I suppose he had always some promising plot on hand, and his head full of ingenious treason, and lived on the sickly and exciting dietary of hope deferred. Was there a poetical justice in this, that the little _menage_ thus secretly established, in the solitary and timeworn pile, should have themselves experienced, but from causes not so easily explicable, those very supernatural perturbations which they had themselves essayed to inspire? The interruption of the old priest's secret visits was the earliest consequence of the mysterious interference which now began to display itself.
One night, having left his cob in care of his old sacristan in the little village, he trudged on foot along the winding pathway, among the gray rocks and ferns that threaded the glen, intending a ghostly visit to the fair recluses of the castle, and he lost his way in this strange fashion. There was moonlight, indeed, but it was little more than quarter-moon, and a long train of funereal clouds were sailing slowly across the sky--so that, faint and wan as it was, the light seldom shone full out, and was often hidden for a minute or two altogether.

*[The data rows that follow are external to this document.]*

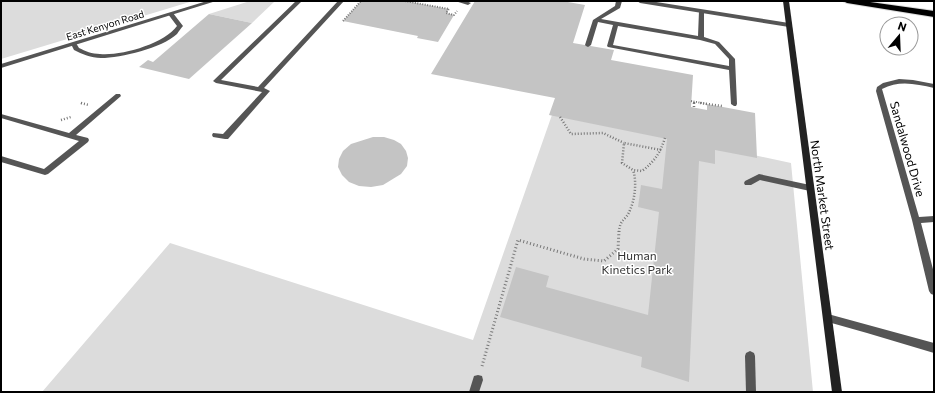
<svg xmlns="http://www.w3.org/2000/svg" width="935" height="393" font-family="Commissioner,sans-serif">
  <rect width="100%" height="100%" fill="#fff"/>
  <!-- green -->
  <g fill="#dcdcdc">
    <path d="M 1,1 L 193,1 L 1,59 Z"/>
    <path d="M 250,1 L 274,2 L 252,23 L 209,14 Z"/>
    <path d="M 553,112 L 791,163 L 813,392 L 42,392 L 170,243 L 473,340 Z"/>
  </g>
  <!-- building -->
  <g fill="#c4c4c4">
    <path d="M 361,1 L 405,1 L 449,9 L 446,13 L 454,15 L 438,42 L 417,38 L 418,36 L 343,21 Z"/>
    <path d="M 475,1 L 562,1 L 585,5 L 573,43 L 614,50 L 611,60 L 693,75 L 691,107 L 707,110 L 707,104 L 755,113 L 757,158 L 715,150 L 715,164 L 699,161 L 689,382 L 641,367 L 642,357 L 500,317 L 516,267 L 549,276 L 546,287 L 648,315 L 659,212 L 638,207 L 641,185 L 662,189 L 667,139 L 549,115 L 555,98 L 431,74 Z"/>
    <path d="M 209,14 L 252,23 L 189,79 L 139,67 L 148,60 L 153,62 Z"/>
    <path d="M 373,137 L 384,137 L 394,140 L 401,144 L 406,151 L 408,158 L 407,166 L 401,174 L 383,185 L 371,187 L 359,186 L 349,182 L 342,175 L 338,167 L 339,159 L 343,151 L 351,144 Z"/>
  </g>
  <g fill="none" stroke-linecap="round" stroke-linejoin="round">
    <!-- motorway casing -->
    <g stroke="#dbdbdb" stroke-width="2">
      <path id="motorway" d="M 843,1 L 863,1 L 934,11 L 934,17 L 847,3 Z"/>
    </g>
    <!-- path-far2 -->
    <g stroke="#777" stroke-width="2" stroke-dasharray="1 1.5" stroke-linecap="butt">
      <path d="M 405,1 L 449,9 L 446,13 L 454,15 L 457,11"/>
      <path d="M 343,21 L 361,1"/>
      <path d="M 691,101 L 707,104"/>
      <path d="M 694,102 L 694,104"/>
      <path d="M 81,103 L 83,104"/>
    </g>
    <!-- path-far1 -->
    <g stroke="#777" stroke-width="2.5" stroke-dasharray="1 2" stroke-linecap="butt">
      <path d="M 81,103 L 89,105"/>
      <path d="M 694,103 L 694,108"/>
      <path d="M 700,103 L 722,106"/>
      <path d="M 560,117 L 571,134 L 603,133 L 624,143"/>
      <path d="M 61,120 L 71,117"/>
      <path d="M 661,150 L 624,143 L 622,163 L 633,170 L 642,171 C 655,161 660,153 665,138"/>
      <path d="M 619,232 C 620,218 626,221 630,210 C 635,199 637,181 633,170"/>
    </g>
    <!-- path -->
    <path stroke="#777" stroke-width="3" stroke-dasharray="1 2.5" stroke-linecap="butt" d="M 482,366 L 518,240 L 584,259 L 604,261 L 618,249 L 619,231"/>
    <!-- service -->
    <g fill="#555" fill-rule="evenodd">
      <path d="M 296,1 L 302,1 L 221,80 L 258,87 L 338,1 L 344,1 L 264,88 L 270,91 L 228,139 L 225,139 L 213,137 L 212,135 L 213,133 L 223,134 L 262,92 L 216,83 L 213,81 Z"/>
      <path d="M 455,1 L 466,1 L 471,3 L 468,5 Z"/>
      <path d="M 616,1 L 622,1 L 620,8 L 601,19 L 698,36 L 699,11 L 704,10 L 704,37 L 719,42 L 735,59 L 737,104 L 736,106 L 734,106 L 731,104 L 729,70 L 608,47 L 607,46 L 613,25 L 598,22 L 591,45 L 588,47 L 586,46 L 585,45 L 593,20 L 615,6 ZM 618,26 L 700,40 L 715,44 L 729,59 L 729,66 L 613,45 Z"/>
      <path d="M 169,13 L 173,13 L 183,26 C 181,28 179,31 177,34 C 162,48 121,58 101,58 C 91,58 82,54 74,50 L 71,44 L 72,43 L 76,43 L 79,48 C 85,51 92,54 100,54 C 121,56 164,44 177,26 L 168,14 Z"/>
      <path d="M 116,94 L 120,94 L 121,96 L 76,135 L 88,138 L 89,140 L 88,142 L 48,174 L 45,175 L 1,162 L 1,156 L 44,169 L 79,141 L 1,118 L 1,114 L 69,133 Z"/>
      <path d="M 759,174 L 810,185 L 814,188 L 810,191 L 760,180 L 751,185 L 745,185 L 744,183 L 745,181 Z"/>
      <path d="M 750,351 L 754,353 L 755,356 L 756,392 L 746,392 L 745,356 L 746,353 Z"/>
      <path d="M 478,375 L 482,376 L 483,380 L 479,392 L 469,392 L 474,376 Z"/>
    </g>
    <!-- minor -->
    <g fill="#555" fill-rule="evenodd">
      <path d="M 899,79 L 913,80 L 934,84 L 934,88 C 916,84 899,80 882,89 L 919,217 L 934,216 L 934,222 L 921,223 L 934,273 L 934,295 L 931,294 L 929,291 L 912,220 L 876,91 L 877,87 L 883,83 Z"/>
      <path d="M 828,314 L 934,343 L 934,353 L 867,333 L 828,322 L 825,321 L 823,318 L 825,315 Z"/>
    </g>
    <!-- tertiary -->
    <g fill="#555" fill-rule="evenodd">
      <path d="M 207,1 L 216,1 L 1,68 L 1,64 Z"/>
      <path d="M 637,1 L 650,1 L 789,23 L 792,25 L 789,27 L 640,3 Z"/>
    </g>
    <!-- secondary -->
    <path fill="#222" fill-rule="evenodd" d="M 783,1 L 789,1 L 842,392 L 832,392 Z"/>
    <!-- motorway -->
    <use href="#motorway" fill="#000" fill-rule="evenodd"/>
  </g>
  <g text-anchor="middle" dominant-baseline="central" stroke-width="3" stroke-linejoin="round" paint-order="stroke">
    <!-- far-street labels -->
    <g font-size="10" fill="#000" stroke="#fff">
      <text transform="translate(105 25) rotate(-17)">East Kenyon Road</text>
    </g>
    <!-- street labels -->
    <g font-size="12" fill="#000" stroke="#fff">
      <text transform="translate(908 149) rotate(74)">Sandalwood Drive</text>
      <text transform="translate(823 195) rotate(82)">North Market Street</text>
    </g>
    <!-- park labels -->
    <g font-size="12" fill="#333" stroke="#fff">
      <text x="637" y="255">Human<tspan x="637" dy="14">Kinetics Park</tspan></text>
    </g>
  </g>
  <!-- border -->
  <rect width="935" height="393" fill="none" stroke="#000000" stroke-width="4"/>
  <!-- north arrow -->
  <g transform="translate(899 36) rotate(19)"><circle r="19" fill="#ffffff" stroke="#999999"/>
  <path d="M0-3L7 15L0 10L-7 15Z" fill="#000000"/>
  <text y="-6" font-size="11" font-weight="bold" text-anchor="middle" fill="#000000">N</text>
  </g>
</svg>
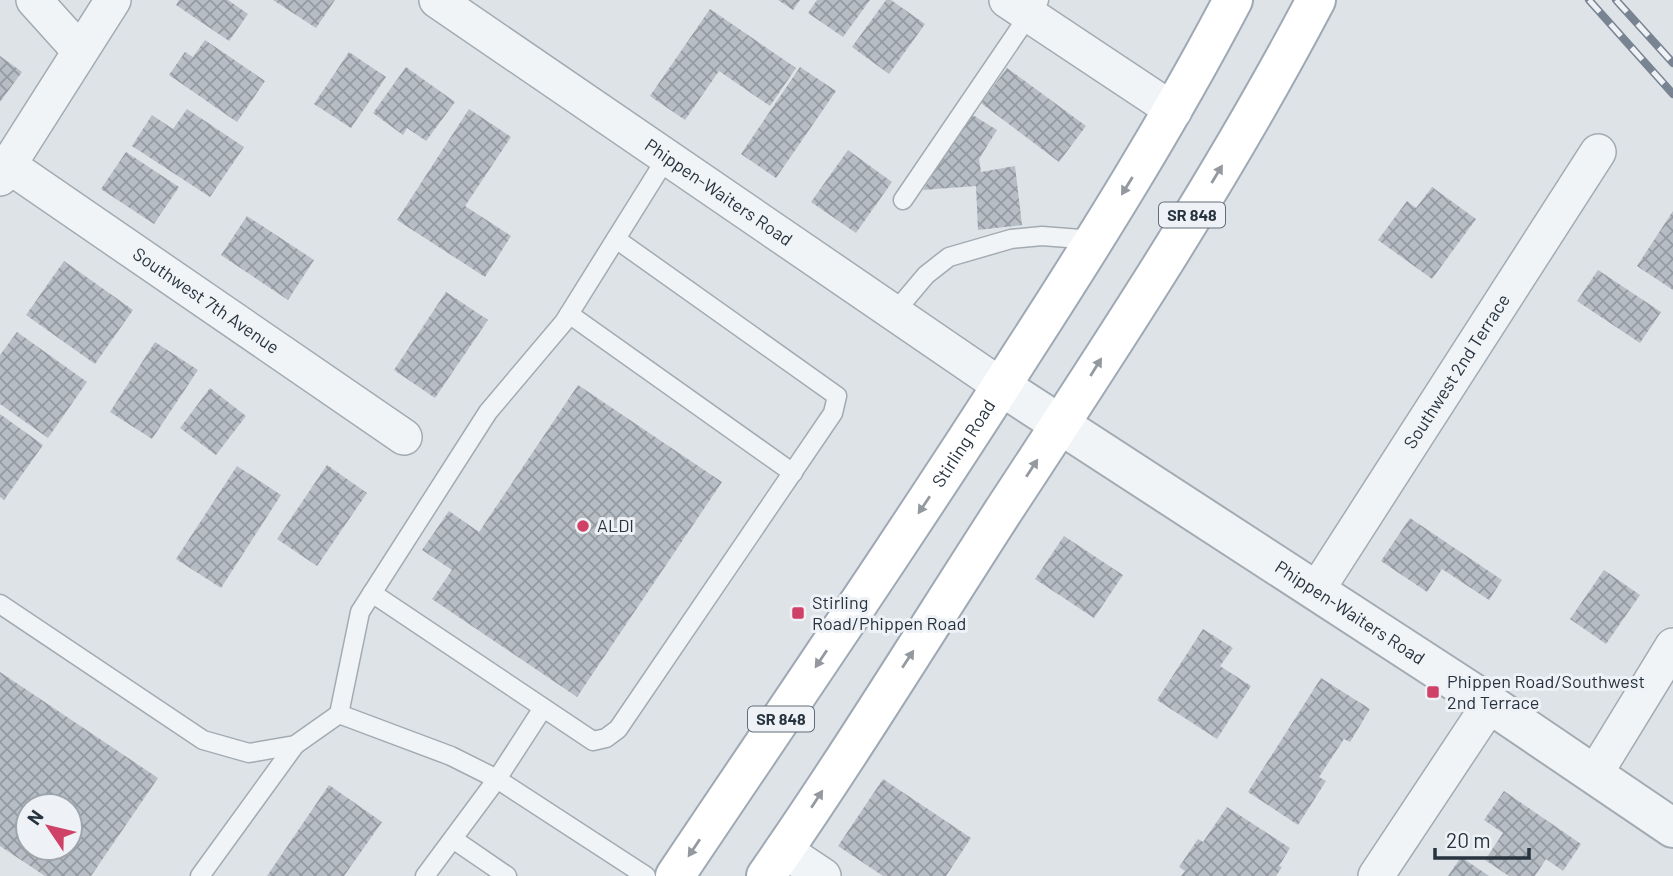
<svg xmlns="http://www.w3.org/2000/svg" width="1673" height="876" font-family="Barlow,sans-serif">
  <defs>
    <pattern id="building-cross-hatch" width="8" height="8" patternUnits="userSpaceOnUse" patternTransform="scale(1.75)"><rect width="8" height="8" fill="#b6bdc5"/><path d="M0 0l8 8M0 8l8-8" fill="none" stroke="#949aa1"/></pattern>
  </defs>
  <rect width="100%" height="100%" fill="#dee3e8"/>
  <g fill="url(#building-cross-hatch)" fill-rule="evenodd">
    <path d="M179,0H228L248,14L229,41L176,5Z"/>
    <path d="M273,0H335L316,28Z"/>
    <path d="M778,0H800L793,10Z"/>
    <path d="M817,0H870L843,37L808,13Z"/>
    <path d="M886,0H891L925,24L889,74L852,47Z"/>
    <path d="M710,9L796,68L770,106L719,71L685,120L650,96Z"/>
    <path d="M205,40L265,81L237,122L169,75L185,52L193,57Z"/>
    <path d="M349,52L386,77L351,128L314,104Z"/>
    <path d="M0,56L22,72L0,102Z"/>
    <path d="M406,67L455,102L426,141L407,128L403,135L373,113Z"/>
    <path d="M800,67L836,91L776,178L741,154Z"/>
    <path d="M1007,68L1086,126L1059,162L981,103Z"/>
    <path d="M187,109L244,147L210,197L132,146L152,115L173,129Z"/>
    <path d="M469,109L511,137L465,206L511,236L485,277L397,220Z"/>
    <path d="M971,114L997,130L979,159L981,172L1015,166L1022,225L978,230L976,186L923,190Z"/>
    <path d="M848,150L892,182L856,233L811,202Z"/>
    <path d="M126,152L179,187L154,224L101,189Z"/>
    <path d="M1432,187L1476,219L1432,279L1378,240L1407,201L1416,208Z"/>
    <path d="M1673,211V290L1637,266Z"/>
    <path d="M247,216L314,260L288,300L221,255Z"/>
    <path d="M64,261L133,310L95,364L26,315Z"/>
    <path d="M1598,270L1661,312L1640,343L1577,301Z"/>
    <path d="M446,292L488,320L435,398L394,370Z"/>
    <path d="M17,332L87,382L48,438L0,404V355Z"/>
    <path d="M155,342L198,370L152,439L110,412Z"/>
    <path d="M578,385L722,482L577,697L432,599L452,570L422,550L449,511L479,532Z"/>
    <path d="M210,388L246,416L216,455L180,428Z"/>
    <path d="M0,414L43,445L4,500L0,497Z"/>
    <path d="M327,465L367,493L317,566L277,539Z"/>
    <path d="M237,466L281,495L221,588L176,559Z"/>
    <path d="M1410,518L1502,580L1489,600L1442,569L1427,592L1381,561Z"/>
    <path d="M1064,536L1123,575L1094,618L1035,579Z"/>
    <path d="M1604,570L1640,595L1606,644L1570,619Z"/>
    <path d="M1203,629L1233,648L1220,666L1251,686L1217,739L1157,700Z"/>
    <path d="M0,672L158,778L91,876H45L0,846ZM28,806H70V848H28Z"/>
    <path d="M1321,678L1370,709L1350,742L1344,739L1319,777L1326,781L1298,825L1248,792Z"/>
    <path d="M883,779L971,838L946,876H883L838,846Z"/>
    <path d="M329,785L382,822L344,876H267Z"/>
    <path d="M1504,791L1581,844L1563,871L1546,859L1535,876H1509L1485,860L1503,833L1484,820Z"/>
    <path d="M1227,807L1290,848L1279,866L1282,867L1276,876H1181L1185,871L1179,867L1198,839L1203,842Z"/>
    <path d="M1461,857L1489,876H1448Z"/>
  </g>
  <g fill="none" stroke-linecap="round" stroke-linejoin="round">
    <g stroke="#a3abb2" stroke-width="21">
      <g id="service">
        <path d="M903,200L1039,0"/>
        <path d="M894,313L926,275L949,257L1011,239L1042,236L1094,240"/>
        <path d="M569,314L793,473"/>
        <path d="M372,593L593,741L606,738L618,729L833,413L837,396L616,239"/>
        <path d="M0,604L203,740L249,753L295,745L339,714"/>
        <path d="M453,839L507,876"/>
        <path d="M200,876L295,745"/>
        <path d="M425,876L497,779L543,708"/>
        <path d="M646,876L497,779L451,756L339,714L360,612L488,412L564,322L667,157"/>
      </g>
    </g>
    <g stroke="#a3abb2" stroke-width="38">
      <g id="minor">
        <path d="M34,0L80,51"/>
        <path id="s1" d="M437,0L1001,386"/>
        <path d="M1007,0L1174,111"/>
        <path id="s2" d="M8,165L404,437"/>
        <path d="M0,178L113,0"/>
        <path id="s3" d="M1316,591L1598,152"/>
        <path d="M1594,775L1673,646"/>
        <path d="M784,850L823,876"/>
        <path d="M1376,876L1490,704"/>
      </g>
    </g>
    <g stroke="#a3abb2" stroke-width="42">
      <g id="tertiary">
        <path id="s4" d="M1001,386L1490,704L1673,828"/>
      </g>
    </g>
    <g stroke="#9ea9b4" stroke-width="42">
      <g id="primary">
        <path id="s5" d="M675,876C791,703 909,531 1021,355C1096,239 1169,122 1233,0"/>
        <path d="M766,876C848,758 924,634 1002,513C1112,345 1223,177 1316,0"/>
      </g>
    </g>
    <use href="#service" stroke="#f1f4f6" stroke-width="18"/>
    <use href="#minor" stroke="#f1f4f6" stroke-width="35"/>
    <use href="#tertiary" stroke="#f1f4f6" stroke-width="38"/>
    <use href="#primary" stroke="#fff" stroke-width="38"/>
    <g stroke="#788492" stroke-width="8">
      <g id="rail">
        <path d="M1589,0L1673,94"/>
        <path d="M1616,0L1673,63"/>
      </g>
    </g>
    <use href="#rail" stroke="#eef2f6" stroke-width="5" stroke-dasharray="16" stroke-linecap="butt"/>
  </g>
  <defs><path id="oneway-solid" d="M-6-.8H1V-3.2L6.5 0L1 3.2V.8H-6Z" transform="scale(1.75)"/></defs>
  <g fill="#93999f">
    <use href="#oneway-solid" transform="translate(1217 174) rotate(-59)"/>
    <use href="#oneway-solid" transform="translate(1127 186) rotate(122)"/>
    <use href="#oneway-solid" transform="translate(1096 367) rotate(-58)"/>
    <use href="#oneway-solid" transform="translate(1032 468) rotate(-57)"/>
    <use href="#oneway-solid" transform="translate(924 505) rotate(124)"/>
    <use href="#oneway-solid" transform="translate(821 659) rotate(124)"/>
    <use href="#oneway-solid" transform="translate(908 659) rotate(-57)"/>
    <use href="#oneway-solid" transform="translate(817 799) rotate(-57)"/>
    <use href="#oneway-solid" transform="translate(694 848) rotate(124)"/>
  </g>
  <g fill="#cf4166" stroke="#eef2f6" stroke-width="2.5">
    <circle cx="583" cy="526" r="7"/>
    <rect x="791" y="606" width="14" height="14" rx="3.5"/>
    <rect x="1426" y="685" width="14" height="14" rx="3.5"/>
  </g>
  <g text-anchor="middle" stroke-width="6" stroke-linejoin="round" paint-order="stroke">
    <g fill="#eef2f6" stroke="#636c76" stroke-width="2">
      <rect x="1159" y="202.5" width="66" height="25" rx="5"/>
      <rect x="748" y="706.5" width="66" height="25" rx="5"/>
    </g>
    <g font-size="16" font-weight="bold" fill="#27333f">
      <text x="1192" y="221">SR 848</text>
      <text x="781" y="725">SR 848</text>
    </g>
    <g font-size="18" fill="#27333f" stroke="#eef2f6">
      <text dy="6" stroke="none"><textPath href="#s1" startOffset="341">Phippen-Waiters Road</textPath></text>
      <text dy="6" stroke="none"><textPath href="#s2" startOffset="240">Southwest 7th Avenue</textPath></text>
      <text dy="6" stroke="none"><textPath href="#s3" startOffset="261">Southwest 2nd Terrace</textPath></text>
      <text dy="6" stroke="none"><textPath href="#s5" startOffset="520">Stirling Road</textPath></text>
      <text dy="6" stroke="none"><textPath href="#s4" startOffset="416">Phippen-Waiters Road</textPath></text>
    </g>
    <g font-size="18" fill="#27333f" stroke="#eef2f6" text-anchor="start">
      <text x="597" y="532">ALDI</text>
      <text x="812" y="609">Stirling<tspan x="812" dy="21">Road/Phippen Road</tspan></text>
      <text x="1447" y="688">Phippen Road/Southwest<tspan x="1447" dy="21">2nd Terrace</tspan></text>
    </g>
  </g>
  <g transform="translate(49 827) rotate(305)"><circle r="33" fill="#eef2f6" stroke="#9ea6ad" stroke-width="2"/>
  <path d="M0-5L12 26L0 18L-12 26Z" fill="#cf4166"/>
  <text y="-10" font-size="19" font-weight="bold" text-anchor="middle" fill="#27333f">N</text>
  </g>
  <path d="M1435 848v10h94v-10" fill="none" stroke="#27333f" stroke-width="3.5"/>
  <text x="1446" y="848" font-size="21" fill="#27333f" stroke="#eef2f6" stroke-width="5" paint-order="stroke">20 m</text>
</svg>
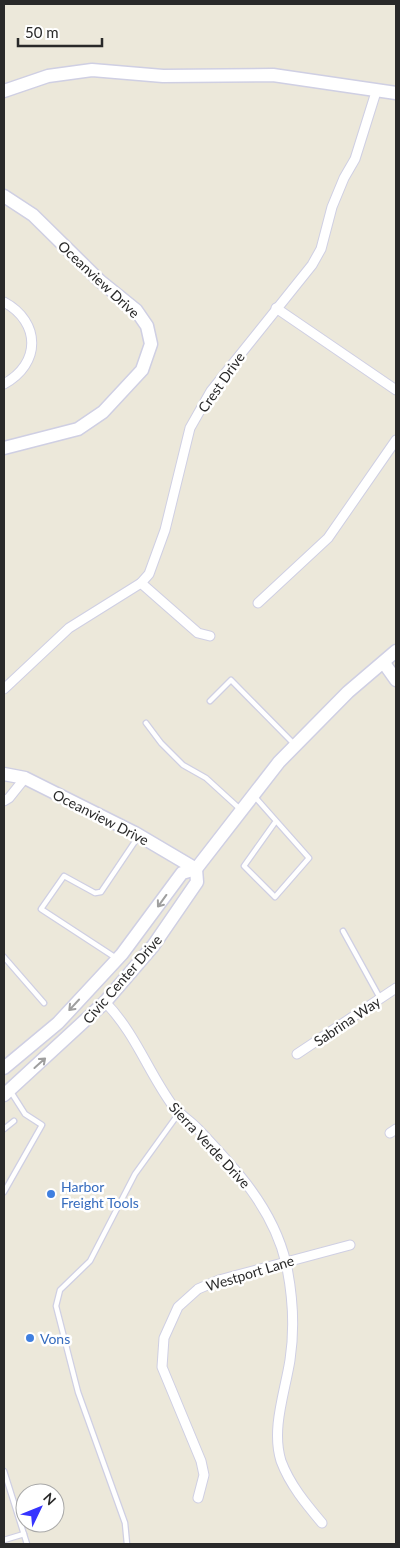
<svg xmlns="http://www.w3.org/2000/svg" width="400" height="1548" font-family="Lato,sans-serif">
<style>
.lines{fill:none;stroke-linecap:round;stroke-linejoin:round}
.lane-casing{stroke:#cfcfe3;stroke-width:7}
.street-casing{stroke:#cfcfe3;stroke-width:11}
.secondary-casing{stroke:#cfcfe3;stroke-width:15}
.lane{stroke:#fff;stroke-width:4.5}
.street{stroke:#fff;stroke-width:9}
.secondary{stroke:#fff;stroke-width:12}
.oneway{stroke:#9f9f9f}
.shop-dot{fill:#3f7fe0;stroke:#fff;stroke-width:2}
.labels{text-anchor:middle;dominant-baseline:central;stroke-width:5;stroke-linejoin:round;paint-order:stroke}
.street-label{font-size:14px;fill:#292929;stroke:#fff}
.shop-label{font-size:14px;fill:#366cbe;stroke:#fff;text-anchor:start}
</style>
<rect width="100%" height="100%" fill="#ece8da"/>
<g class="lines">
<g class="lane-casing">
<g id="lane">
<path d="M210,701L231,680L295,745"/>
<path d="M146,723L161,743L183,765L206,778L240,809"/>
<path d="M255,797L309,858L275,897L244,866L276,821"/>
<path d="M343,931L380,998"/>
<path d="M4,957L44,1003"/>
<path d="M116,958L41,909L64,876L95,893L101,892L138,837"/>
<path d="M4,1129L14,1121"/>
<path d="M4,1192L42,1125L25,1114L11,1092"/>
<path d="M4,1471L27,1544"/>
<path d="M4,1540L24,1534"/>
<path d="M127,1544L125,1523L78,1392L56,1306L60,1290L90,1261L135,1174L179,1113"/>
</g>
</g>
<g class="street-casing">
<g id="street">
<path d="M4,302C41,322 41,364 4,384"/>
<path d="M276,308L396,390"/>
<path d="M141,583L198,633L210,636"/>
<path d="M258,603L328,538L396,440"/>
<path d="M4,689L69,628L141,583L149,574L165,530L190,428L211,391L312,265L321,249L332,207L344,178L355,159L376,92"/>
<path d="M4,801L9,798L25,778"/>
<path d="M105,1002C136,1034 148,1072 173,1106C180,1115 190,1120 198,1129C235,1168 273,1208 286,1263C293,1296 295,1327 290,1360C285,1392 271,1429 281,1461C290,1485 306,1504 322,1523"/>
<path d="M297,1054L396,988"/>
<path d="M390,1133L396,1129"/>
<path d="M198,1498L204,1475L201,1461L162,1367L164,1338L178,1307L198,1289L219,1280L350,1245"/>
</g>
</g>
<g class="secondary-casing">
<g id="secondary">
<path d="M4,91L48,76L92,70L163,76L273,75L396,93"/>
<path d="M4,196L33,215L100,281L136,310L147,326L151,344L142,370L103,412L78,429L4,448"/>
<path d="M384,663L396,680"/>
<path d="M4,774L25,778L135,833L196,869"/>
<path d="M4,1068L58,1023L122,954L182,873L196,869L279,762L348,692L396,651"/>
<path d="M4,1095L105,1002L153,946L197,882L196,869"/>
</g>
</g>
<use href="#lane" class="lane"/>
<use href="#street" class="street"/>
<use href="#secondary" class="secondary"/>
</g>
<defs><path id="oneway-shaft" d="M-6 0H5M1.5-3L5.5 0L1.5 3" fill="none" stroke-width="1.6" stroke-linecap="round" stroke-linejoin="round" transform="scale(1.25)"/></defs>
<g class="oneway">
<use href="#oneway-shaft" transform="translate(162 901) rotate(126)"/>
<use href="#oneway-shaft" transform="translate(74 1005) rotate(133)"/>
<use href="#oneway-shaft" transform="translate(40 1063) rotate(-42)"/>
</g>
<g class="shop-dot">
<circle cx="51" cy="1194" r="5"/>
<circle cx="30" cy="1338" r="5"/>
</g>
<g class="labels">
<g class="street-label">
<text transform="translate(99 279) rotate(43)">Oceanview Drive</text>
<text transform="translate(221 382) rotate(-55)">Crest Drive</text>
<text transform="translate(101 817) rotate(27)">Oceanview Drive</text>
<text transform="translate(122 979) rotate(-49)">Civic Center Drive</text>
<text transform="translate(347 1021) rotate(-34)">Sabrina Way</text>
<text transform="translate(210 1145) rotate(47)">Sierra Verde Drive</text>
<text transform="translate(250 1273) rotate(-17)">Westport Lane</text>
</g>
<g class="shop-label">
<text x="61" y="1186">Harbor<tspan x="61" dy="16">Freight Tools</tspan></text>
<text x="40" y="1338">Vons</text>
</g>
</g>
<rect width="400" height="1548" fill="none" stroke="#292929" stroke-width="10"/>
<g transform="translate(40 1508) rotate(47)"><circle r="24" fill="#ffffff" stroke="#a9a9a9"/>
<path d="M0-4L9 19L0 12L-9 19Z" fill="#3634ff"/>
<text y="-8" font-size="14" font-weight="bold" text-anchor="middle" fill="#292929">N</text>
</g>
<path d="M18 38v8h84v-8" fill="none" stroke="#292929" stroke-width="2.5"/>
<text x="25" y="38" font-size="15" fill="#292929" stroke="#ffffff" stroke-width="4" paint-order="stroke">50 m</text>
</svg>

When he reached the point in the glen where the castle-stairs were wont to be, he could see nothing of them, and above, no trace of the castle-towers.
So, puzzled somewhat, he pursued his way up the ravine, wondering how his walk had become so unusually protracted and fatiguing. At last, sure enough, he saw the castle as plain as could be, and a lonely streak of candle-light issuing from the tower, just as usual, when his visit was expected.